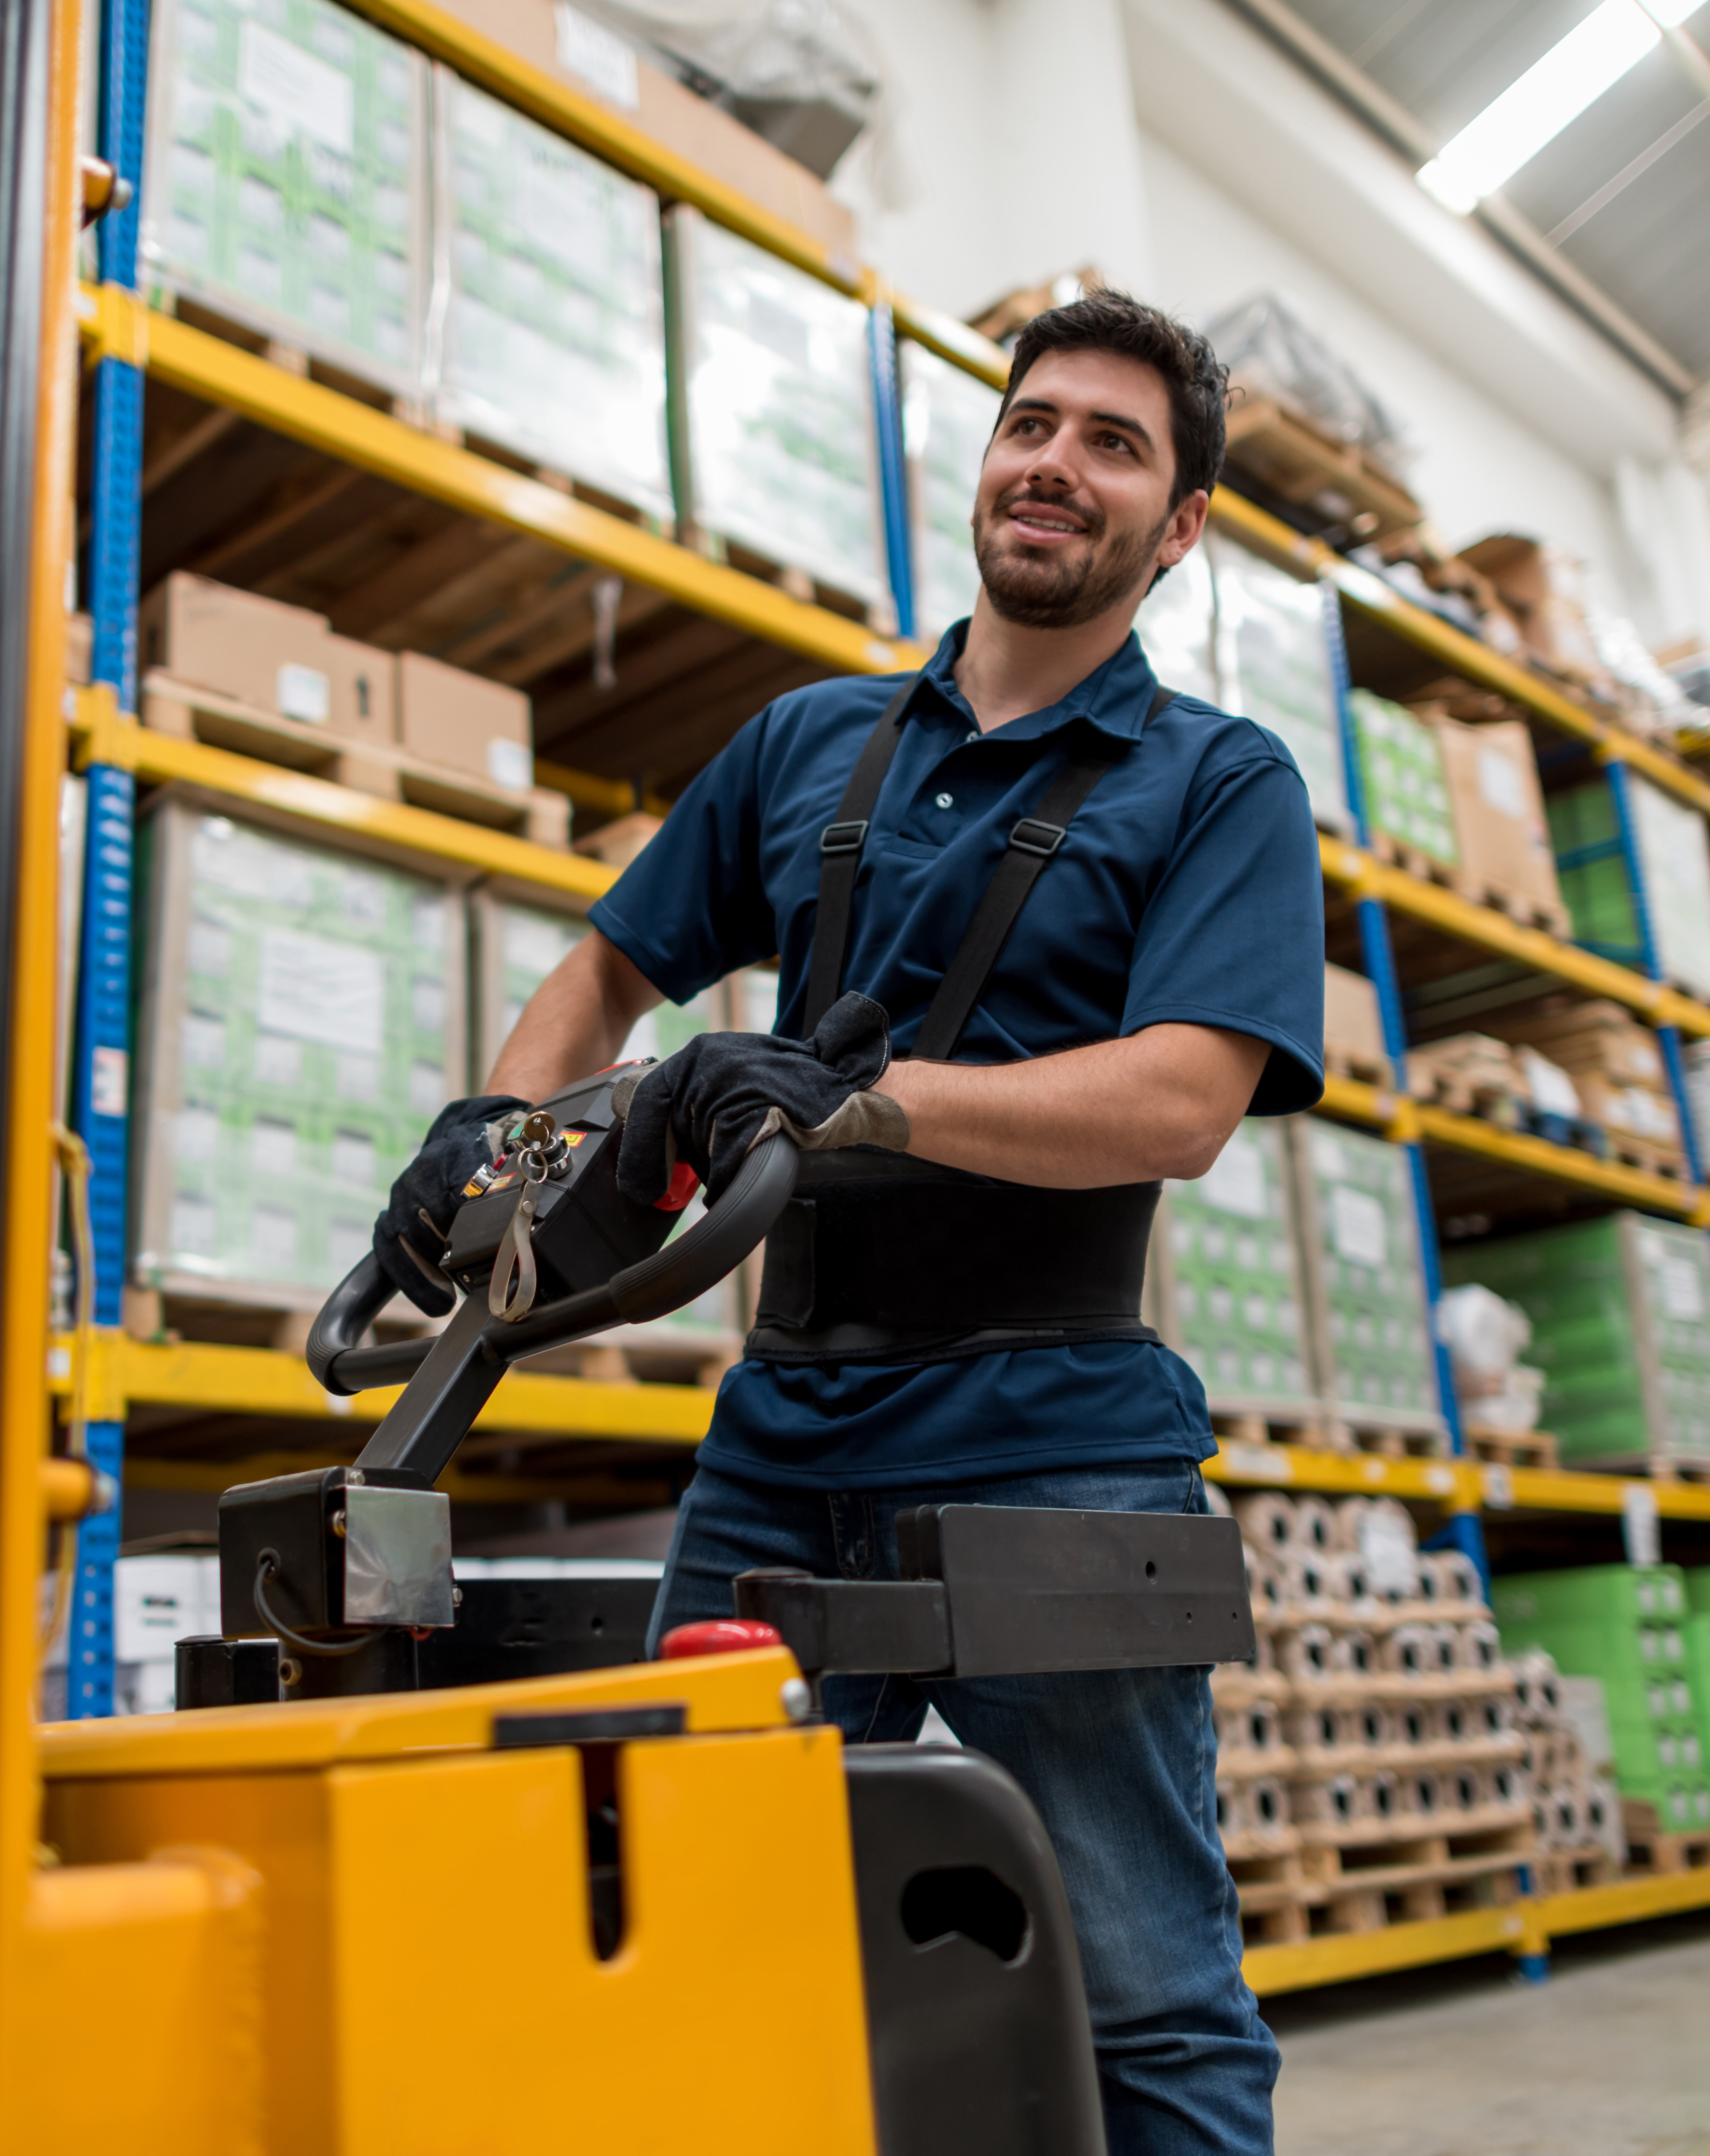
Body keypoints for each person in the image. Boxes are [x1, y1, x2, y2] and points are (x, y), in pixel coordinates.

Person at [373, 290, 1320, 2154]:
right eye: (1032, 423)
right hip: (784, 1431)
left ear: (1180, 526)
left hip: (1059, 1442)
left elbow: (1185, 1099)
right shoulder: (809, 741)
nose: (1056, 462)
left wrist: (851, 1097)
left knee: (1141, 1990)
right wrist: (493, 1142)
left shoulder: (1219, 780)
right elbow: (607, 969)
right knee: (691, 1915)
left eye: (1115, 444)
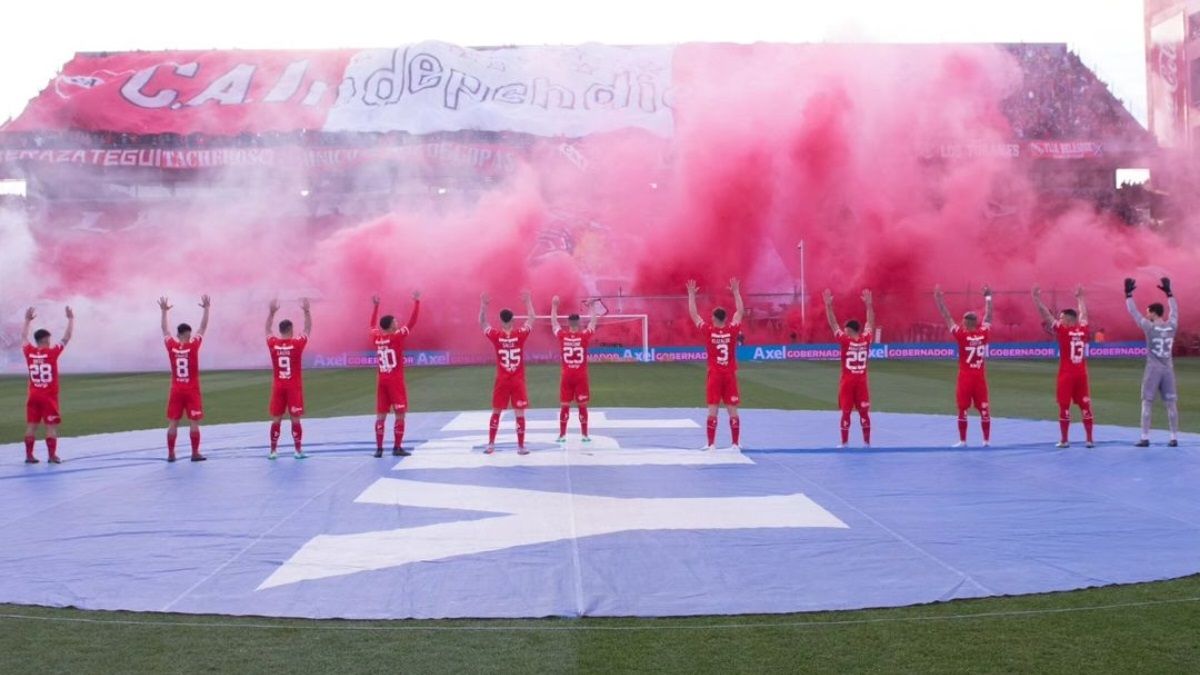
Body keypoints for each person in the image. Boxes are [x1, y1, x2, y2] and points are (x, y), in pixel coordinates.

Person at [1032, 285, 1094, 448]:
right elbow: (1084, 315)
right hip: (1081, 374)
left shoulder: (1064, 331)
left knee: (1064, 406)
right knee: (1085, 407)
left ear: (1068, 320)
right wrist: (1080, 299)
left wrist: (1037, 299)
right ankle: (1089, 440)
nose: (1059, 320)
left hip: (1067, 375)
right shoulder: (1083, 330)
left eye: (1061, 318)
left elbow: (1046, 315)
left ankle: (1065, 440)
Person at [687, 278, 745, 451]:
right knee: (732, 410)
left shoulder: (709, 331)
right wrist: (735, 291)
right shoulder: (732, 330)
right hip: (729, 376)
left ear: (714, 318)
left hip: (715, 375)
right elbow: (740, 312)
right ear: (725, 318)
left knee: (713, 410)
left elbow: (694, 315)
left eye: (711, 316)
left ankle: (711, 444)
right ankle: (735, 444)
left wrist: (691, 295)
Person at [934, 285, 993, 447]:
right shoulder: (983, 333)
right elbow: (988, 317)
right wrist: (988, 298)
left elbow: (947, 318)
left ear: (967, 322)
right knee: (984, 410)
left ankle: (963, 440)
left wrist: (939, 300)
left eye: (964, 320)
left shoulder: (962, 335)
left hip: (966, 378)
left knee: (962, 410)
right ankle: (986, 441)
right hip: (980, 378)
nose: (961, 322)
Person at [1125, 276, 1180, 447]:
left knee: (1147, 402)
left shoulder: (1149, 327)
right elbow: (1175, 311)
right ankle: (1173, 438)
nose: (1146, 313)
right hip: (1168, 368)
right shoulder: (1172, 325)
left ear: (1154, 313)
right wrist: (1169, 293)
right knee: (1171, 404)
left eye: (1148, 311)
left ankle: (1145, 437)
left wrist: (1128, 295)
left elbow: (1134, 313)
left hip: (1153, 369)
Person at [481, 291, 536, 455]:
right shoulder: (520, 335)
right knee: (519, 414)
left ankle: (491, 444)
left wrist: (483, 305)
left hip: (502, 380)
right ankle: (520, 446)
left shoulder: (496, 336)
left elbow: (482, 323)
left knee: (496, 411)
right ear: (512, 320)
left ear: (500, 320)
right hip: (517, 380)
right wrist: (528, 301)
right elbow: (532, 318)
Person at [159, 295, 210, 462]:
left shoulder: (172, 346)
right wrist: (207, 309)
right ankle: (195, 453)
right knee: (194, 422)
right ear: (187, 333)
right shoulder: (193, 346)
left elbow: (165, 331)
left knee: (173, 422)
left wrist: (164, 312)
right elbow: (203, 328)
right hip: (191, 390)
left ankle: (171, 454)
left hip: (176, 390)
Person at [369, 292, 421, 458]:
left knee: (380, 416)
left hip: (382, 380)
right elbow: (412, 322)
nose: (398, 323)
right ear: (391, 326)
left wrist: (375, 306)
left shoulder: (376, 338)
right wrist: (417, 302)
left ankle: (379, 449)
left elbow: (371, 326)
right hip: (395, 381)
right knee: (400, 414)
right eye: (395, 322)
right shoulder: (396, 337)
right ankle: (397, 447)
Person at [21, 305, 74, 464]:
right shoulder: (52, 353)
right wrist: (70, 318)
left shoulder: (28, 351)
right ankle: (51, 456)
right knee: (50, 426)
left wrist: (26, 320)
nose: (51, 341)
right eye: (49, 339)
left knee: (31, 426)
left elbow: (23, 337)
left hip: (33, 395)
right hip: (48, 397)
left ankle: (29, 456)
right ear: (45, 339)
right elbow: (67, 337)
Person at [823, 288, 875, 448]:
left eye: (846, 328)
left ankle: (844, 443)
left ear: (849, 330)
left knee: (846, 412)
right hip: (861, 382)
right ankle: (867, 443)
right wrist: (869, 305)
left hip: (847, 382)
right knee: (864, 413)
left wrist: (828, 306)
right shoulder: (866, 339)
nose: (843, 330)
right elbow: (870, 323)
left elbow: (833, 324)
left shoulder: (845, 340)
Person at [266, 298, 312, 460]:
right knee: (295, 419)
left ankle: (273, 451)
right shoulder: (296, 344)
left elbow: (267, 331)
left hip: (278, 386)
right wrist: (306, 311)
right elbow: (307, 329)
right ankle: (298, 450)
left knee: (276, 419)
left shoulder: (273, 344)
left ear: (280, 330)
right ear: (291, 329)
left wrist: (271, 313)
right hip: (293, 387)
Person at [550, 296, 598, 443]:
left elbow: (554, 323)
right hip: (580, 376)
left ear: (569, 324)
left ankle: (562, 435)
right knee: (582, 406)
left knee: (565, 405)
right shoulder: (584, 336)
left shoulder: (563, 336)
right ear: (579, 323)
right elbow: (593, 322)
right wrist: (591, 307)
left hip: (566, 376)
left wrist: (554, 306)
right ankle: (584, 435)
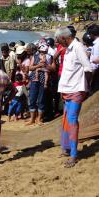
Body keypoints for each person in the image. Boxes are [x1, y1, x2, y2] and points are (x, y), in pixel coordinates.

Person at [54, 27, 93, 168]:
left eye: (59, 40)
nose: (58, 43)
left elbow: (88, 68)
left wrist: (85, 88)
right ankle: (68, 149)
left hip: (76, 91)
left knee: (72, 122)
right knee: (67, 121)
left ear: (65, 38)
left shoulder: (77, 47)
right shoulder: (70, 48)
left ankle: (73, 155)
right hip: (67, 91)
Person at [87, 24, 99, 94]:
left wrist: (90, 79)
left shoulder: (97, 45)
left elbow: (96, 62)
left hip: (96, 73)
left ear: (92, 34)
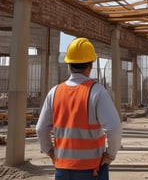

_ _ _ _

**Assignment**: Your response should contain each line of the entries above that holds the string "nose".

**Response to this exercise**:
nose: (1056, 462)
nose: (1059, 320)
nose: (961, 322)
nose: (1146, 313)
nose: (398, 323)
nose: (51, 341)
nose: (843, 330)
nose: (58, 43)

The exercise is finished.